Triumph Motorcycles Bonneville Motorcycle and side car (2001)
Watsonian have developed a sidecar fitting kit for Triumph's new T120 Bonneville.
Modern Bonnevilles have been to most popular choice of motorcycle for the British manufacturer's sidecars since their launch in 2000, thanks to their classic styling, low centre of gravity and torquey parallel twin engine.
Ever since the re-emergence of a newly revitalised Triumph in 1990, enthusiasts had been eagerly waiting the revival of the Bonneville brand, one of the most evocative names in motorcycling history. Ten years would elapse before Triumph felt ready to do so, having by then emphatically established its credentials as a builder of thoroughly modern motorcycles rivalling the best from Japan and Europe. Triumph's design brief for the new Bonneville was to emulate the classic style of the late 1960s version while incorporating the best of modern technology in the engine, transmission and running gear.

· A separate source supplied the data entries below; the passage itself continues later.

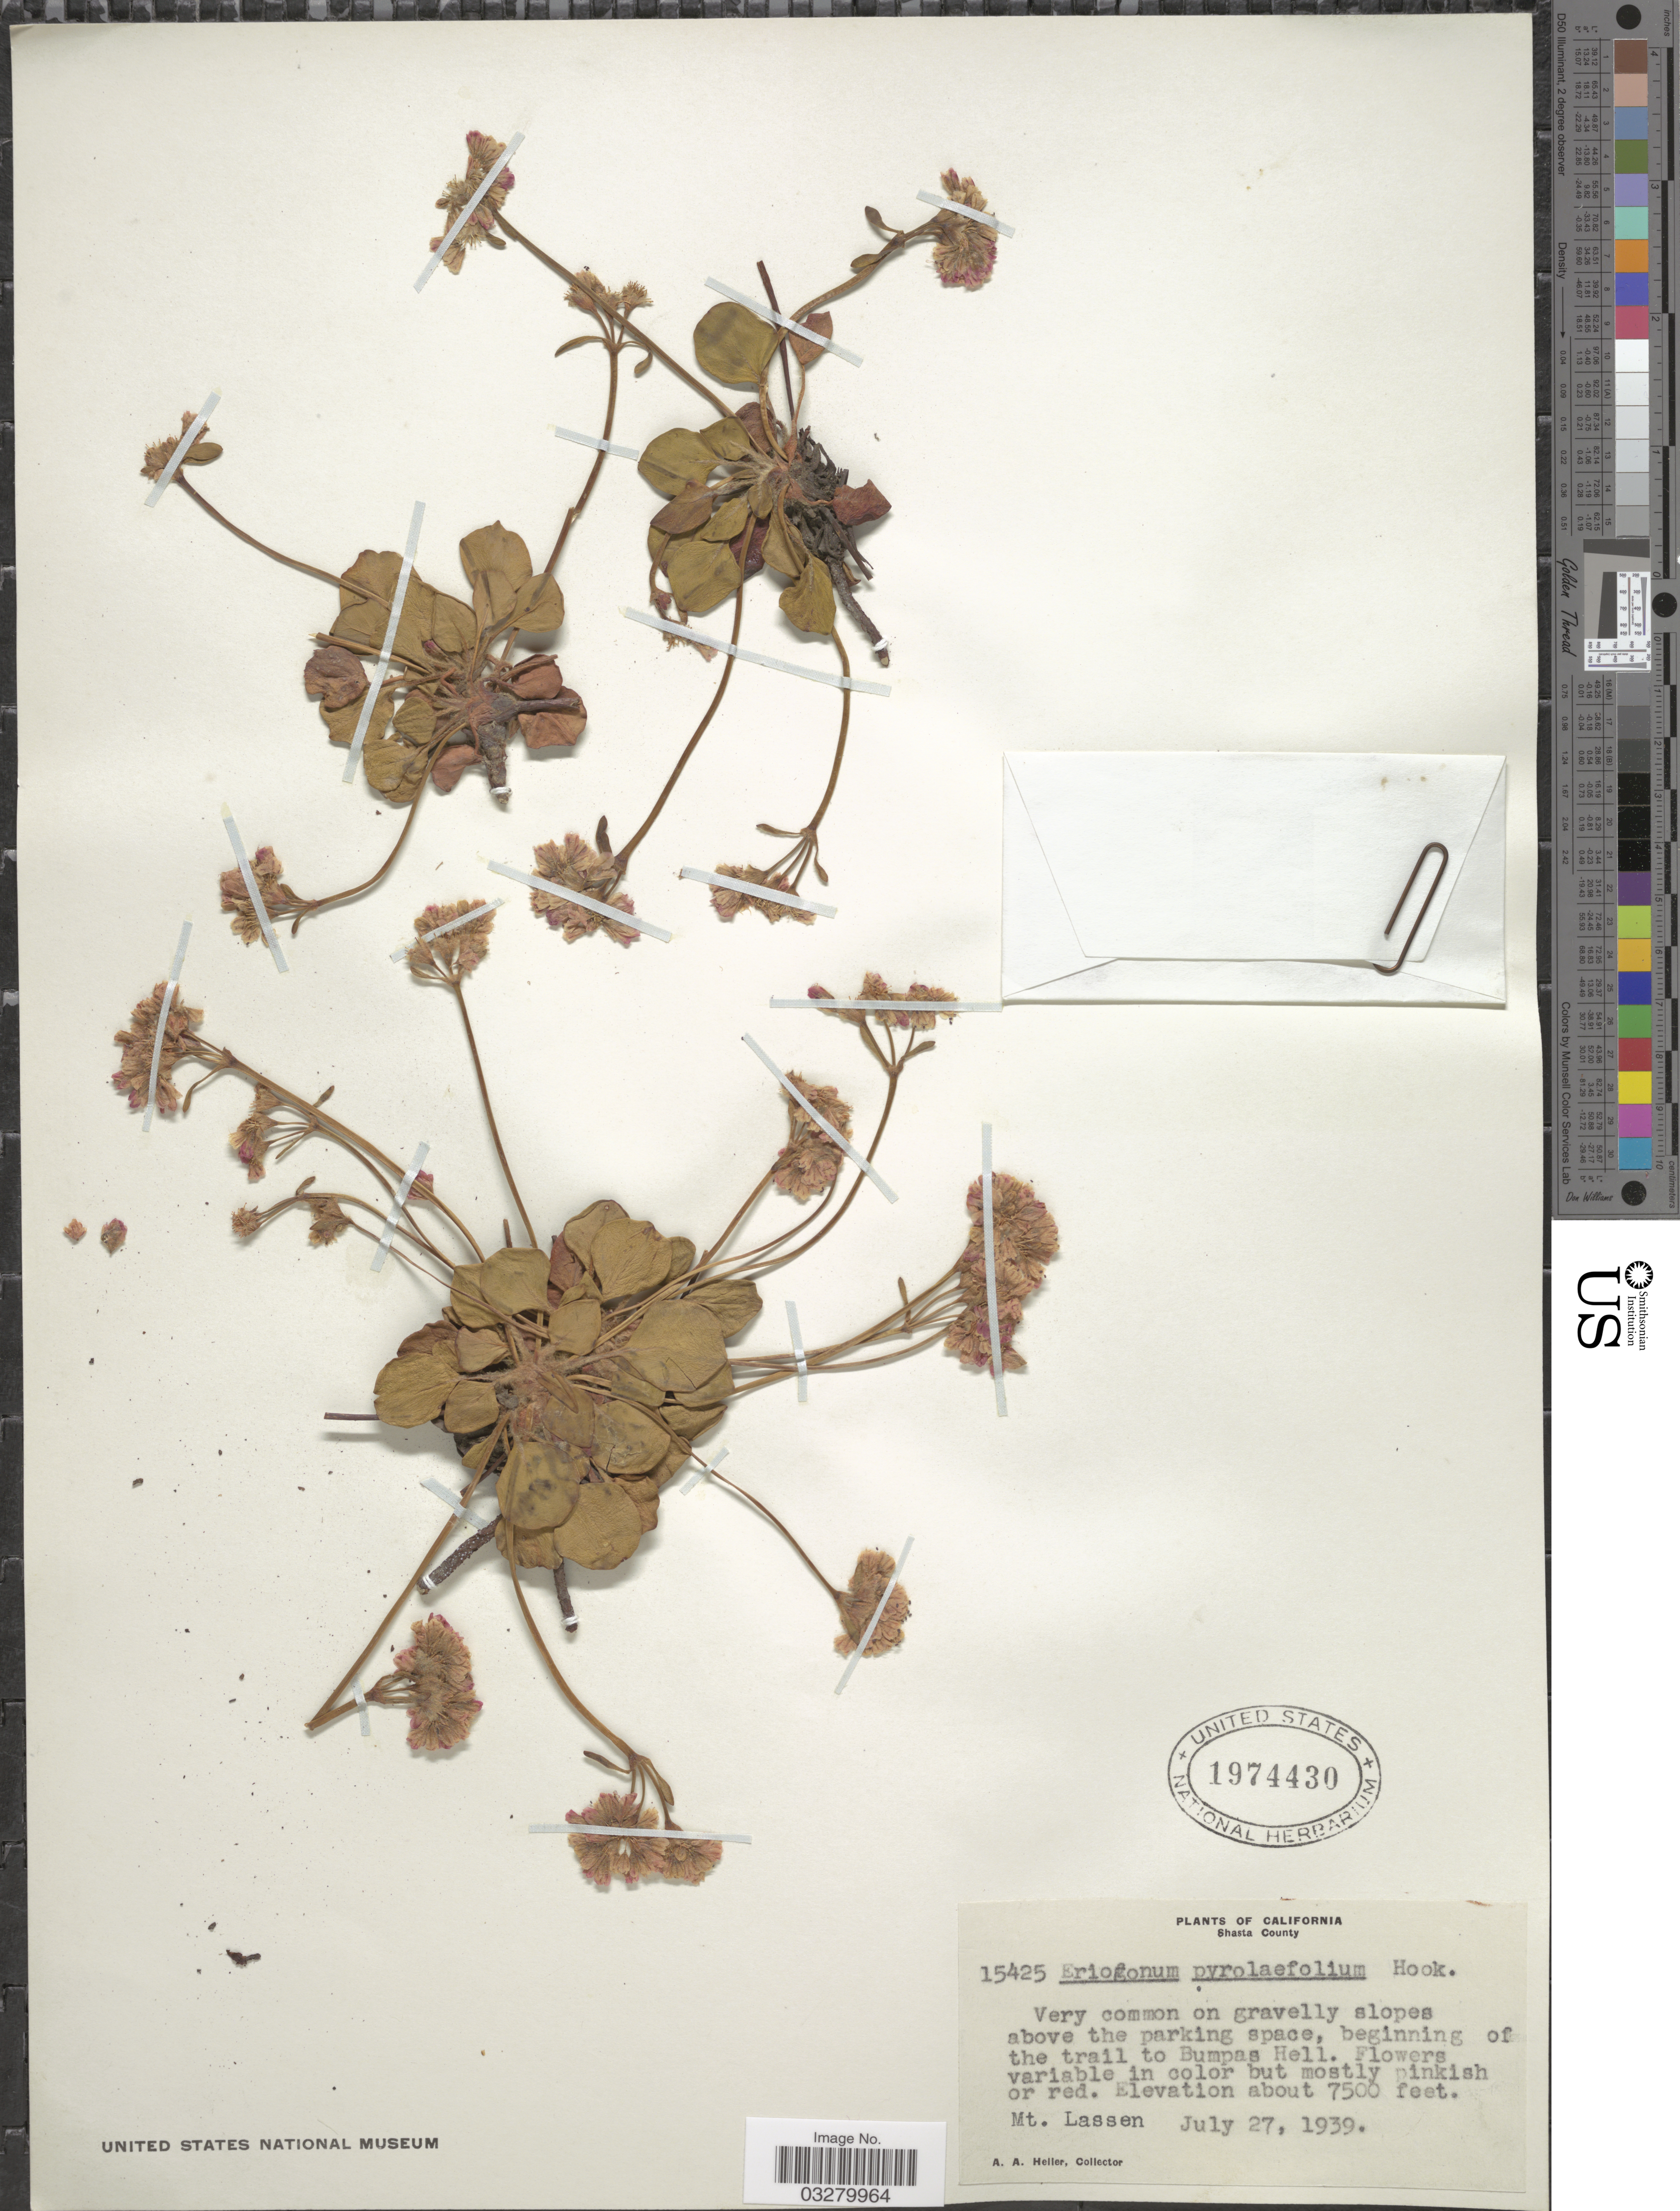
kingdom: Plantae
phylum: Tracheophyta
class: Magnoliopsida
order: Caryophyllales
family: Polygonaceae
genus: Eriogonum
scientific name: Eriogonum pyrolifolium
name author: Hook.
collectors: A. A. Heller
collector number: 15425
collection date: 1939-07-27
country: United States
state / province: California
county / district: Shasta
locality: Shasta County, beginning of the trail to Bumpas Hell. Mt. Lassen.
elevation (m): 2286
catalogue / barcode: US 1974430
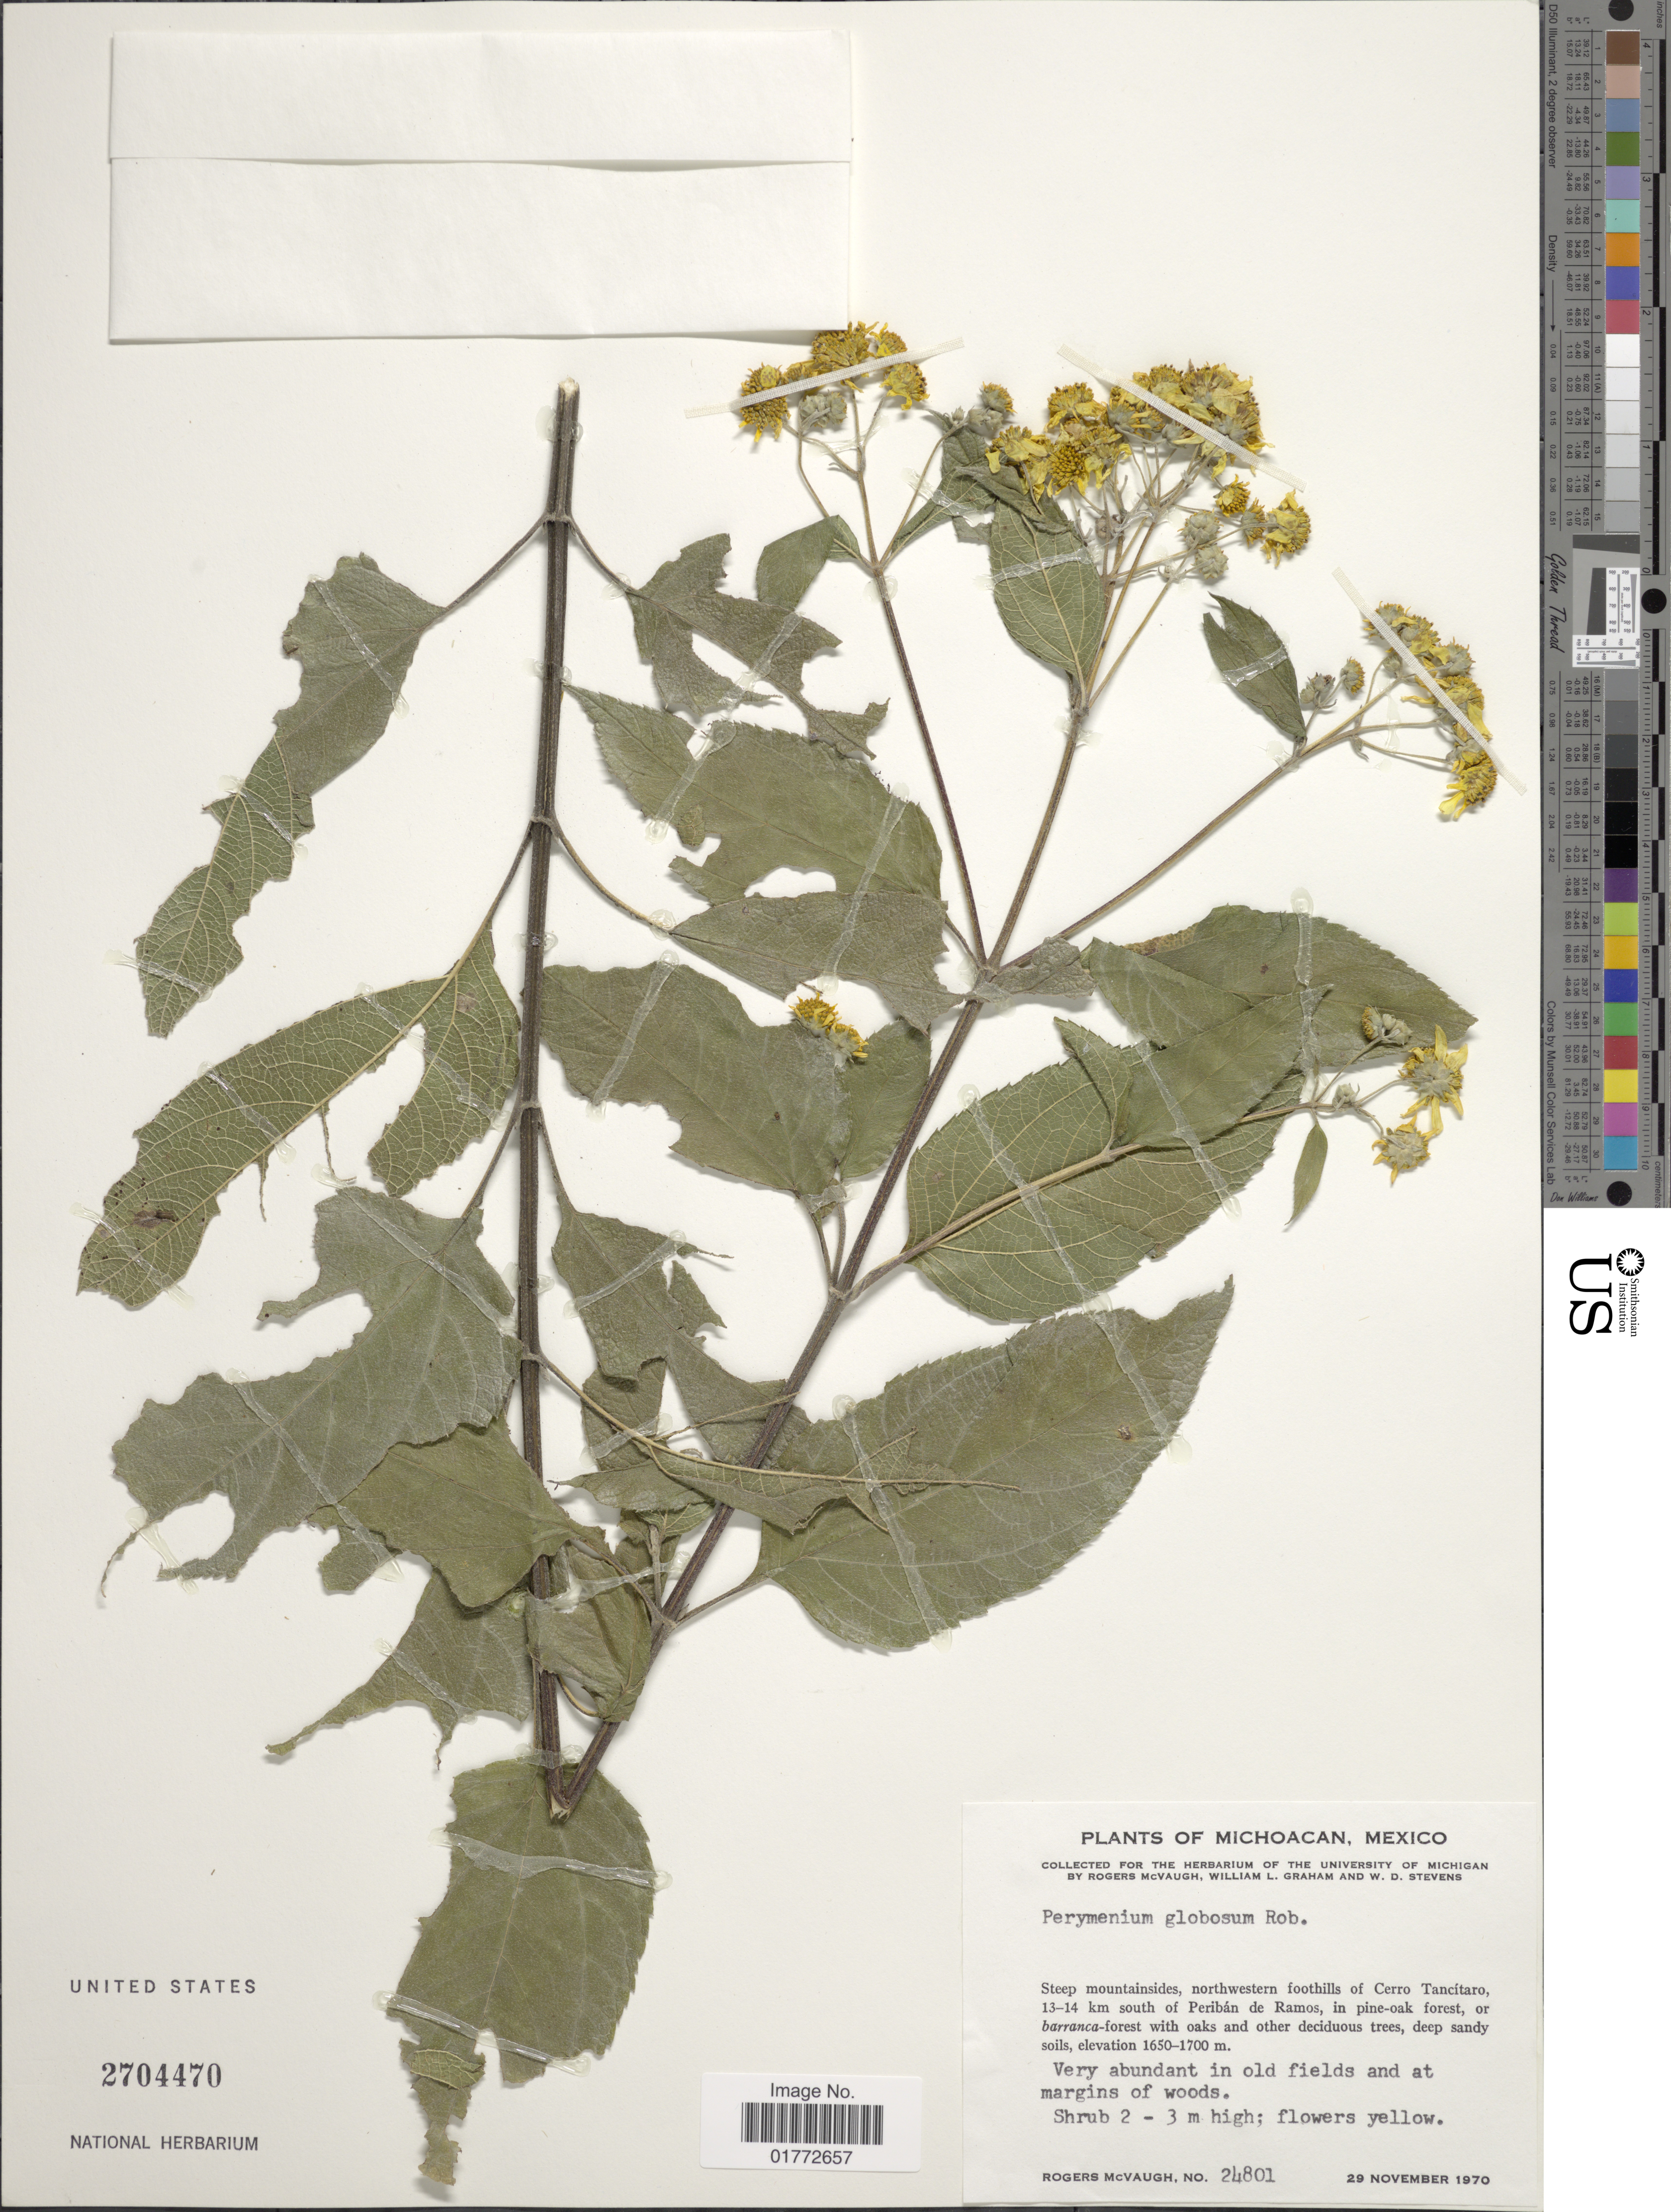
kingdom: Plantae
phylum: Tracheophyta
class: Magnoliopsida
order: Asterales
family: Asteraceae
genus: Perymenium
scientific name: Perymenium globosum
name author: B.L. Rob.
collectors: R. McVaugh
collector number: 24801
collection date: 1970-11-29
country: Mexico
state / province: Michoacán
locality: Steep mountainsides, northwestern foothills of Cerro Tancitaro, 13-14 km south of Periban de Ramos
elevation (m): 1650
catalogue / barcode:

The need to recapture the sound and feel of the original meant that the power unit had to be an air-cooled parallel twin with 360-degree crankshaft, while applying similar criteria to the cycle parts dictated wire-spoked wheels and a twin-shock rear end. At 790cc (initially) the new 8-valve engine was bigger than any preceding Bonneville while a balancer shaft - something the original could have done with - was deemed essential to dampen vibration inherent in the traditional engine layout. The new Bonneville debuted to critical acclaim at Munich in 2001 and before long the concept had been expanded to include cruiser-style Bonneville America, super-sports Thruxton and various other models.